As electricity tariffs change, the NEA is looking into how suppliers and retailers can balance their “associated costs” and reflect the operating cost of appliances accurately and in a “timely” and accurate manner, Mr Balakrishnan said.
The idea to include the estimated energy cost of operating an appliance in the label was one of the suggestions received from public consultations organised by the National Climate Change Secretariat on climate-change issues, he added.
Suppliers such as Panasonic and Sharp said the associated costs – the reprinting of labels should the tariffs change – was minimal.
This was confirmed by retailers Best Denki and Courts who told Today that the printing and certification of labels was borne by suppliers.
While the associated cost may be minimal, there are environmental costs of “paper wastage with the reprinting of these labels and the disposal of the obsolete labels”, Panasonic’s brand management group manager Christopher Lim said.

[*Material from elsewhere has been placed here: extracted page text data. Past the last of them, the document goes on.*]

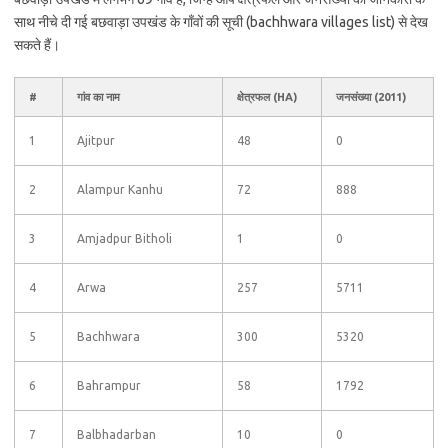
साथ नीचे दी गई बछवाड़ा उपखंड के गाँवों की सूची (bachhwara villages list) से देख
सकते हैं।
#
गांव का नाम
क्षेत्रफल (HA)
जनसंख्या (2011)
1
Ajitpur
48
0
2
Alampur Kanhu
72
888
3
Amjadpur Bitholi
1
0
4
Arwa
257
5711
5
Bachhwara
300
5320
6
Bahrampur
58
1792
7
Balbhadarban
10
0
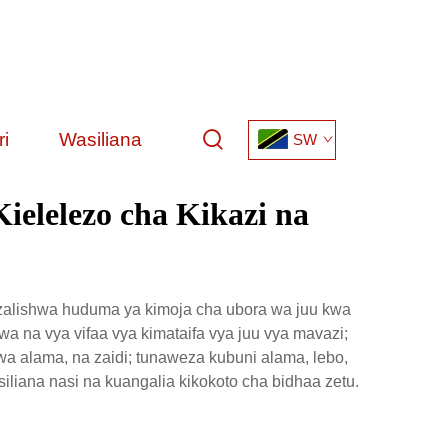
i
Wasiliana
SW
ielelezo cha Kikazi na
uzalishwa huduma ya kimoja cha ubora wa juu kwa
awa na vya vifaa vya kimataifa vya juu vya mavazi;
 wa alama, na zaidi; tunaweza kubuni alama, lebo,
liana nasi na kuangalia kikokoto cha bidhaa zetu.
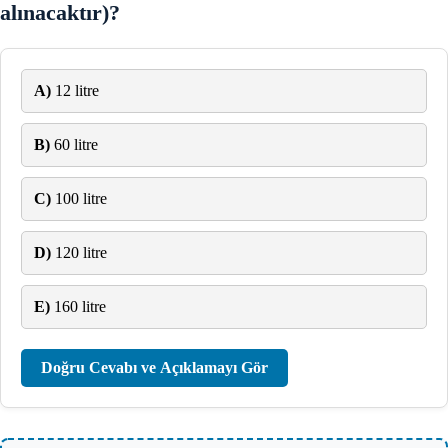
alınacaktır)?
A)
12 litre
B)
60 litre
C)
100 litre
D)
120 litre
E)
160 litre
Doğru Cevabı ve Açıklamayı Gör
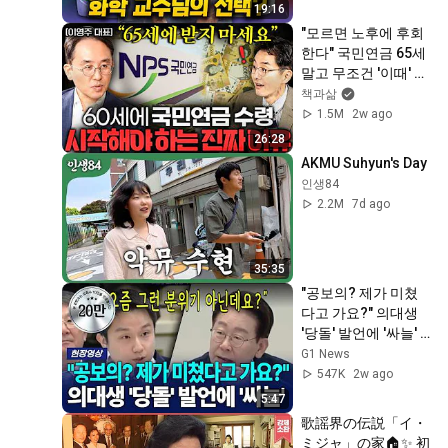
19:16
"모르면 노후에 후회
한다" 국민연금 65세 
말고 무조건 '이때' 받
으세요ㅣ Ep. 책과사
책과삶
람 123 (이영주 대표 
1.5M
2w ago
1부)
26:28
AKMU Suhyun's Day
인생84
2.2M
7d ago
35:35
"공보의? 제가 미쳤
다고 가요?" 의대생 
'당돌' 발언에 '싸늘'  
[G1현장영상]
G1 News
547K
2w ago
5:47
歌謡界の伝説「イ・
ミジャ」の家🏠✨ 初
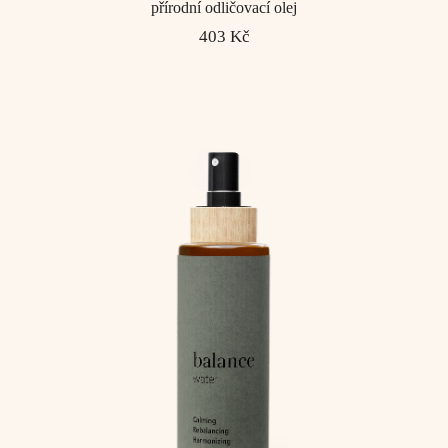
přírodní odličovací olej
403 Kč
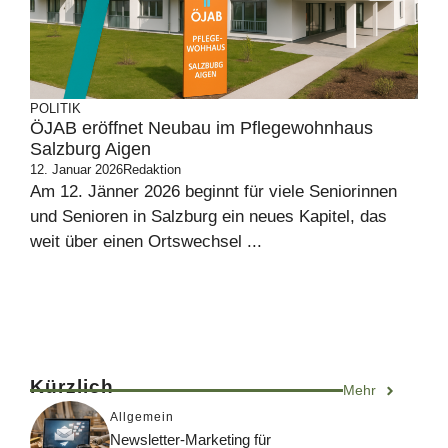
POLITIK
ÖJAB eröffnet Neubau im Pflegewohnhaus
Salzburg Aigen
12. Januar 2026
Redaktion
Am 12. Jänner 2026 beginnt für viele Seniorinnen
und Senioren in Salzburg ein neues Kapitel, das
weit über einen Ortswechsel ...
Kürzlich
Mehr
Allgemein
Newsletter-Marketing für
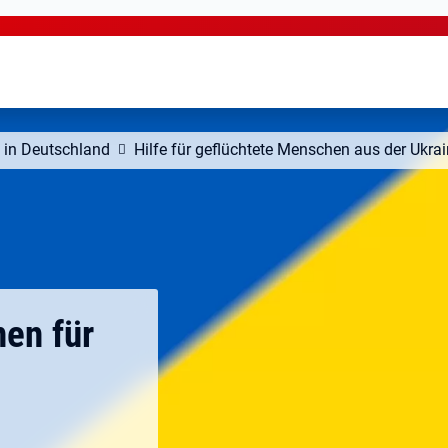
in Deutschland
Hilfe für geflüchtete Menschen aus der Ukra
nen für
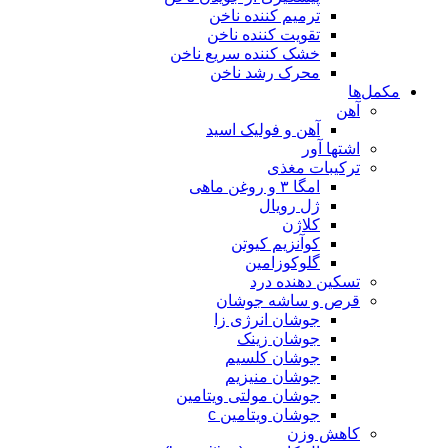
ترمیم کننده ناخن
تقویت کننده ناخن
خشک کننده سریع ناخن
محرک رشد ناخن
مکمل‌ها
آهن
آهن و فولیک اسید
اشتها آور
ترکیبات مغذی
امگا ۳ و روغن ماهی
ژل رویال
کلاژن
کوآنزیم کیوتن
گلوکوزامین
تسکین دهنده درد
قرص و ساشه جوشان
جوشان انرژی زا
جوشان زینک
جوشان کلسیم
جوشان منیزیم
جوشان مولتی ویتامین
جوشان ویتامین c
کاهش وزن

Still, the bigger question is: Would such labels influence consumers to buy a greener product?
“Most definitely. It takes the hassle of having to look up the NEA’s website – even though I have a smartphone – or having to use my phone to calculate the energy cost,” said ad exective Fiona Tan, 28.
However, administration manager Jenny Lam, 48, said that there were other factors to consider when buying big-ticket items, even though such labels do “make it easier” for consumers to figure out the estimated operating cost of the appliance.
“If the upfront cost of the greener product is high, some households may choose to buy a cheaper but less efficient product,” said Ms Lam. “While they can buy a greener product on higher purchase, it will cost them more, and so, some might – not by choice – buy a cheaper but inefficient model.”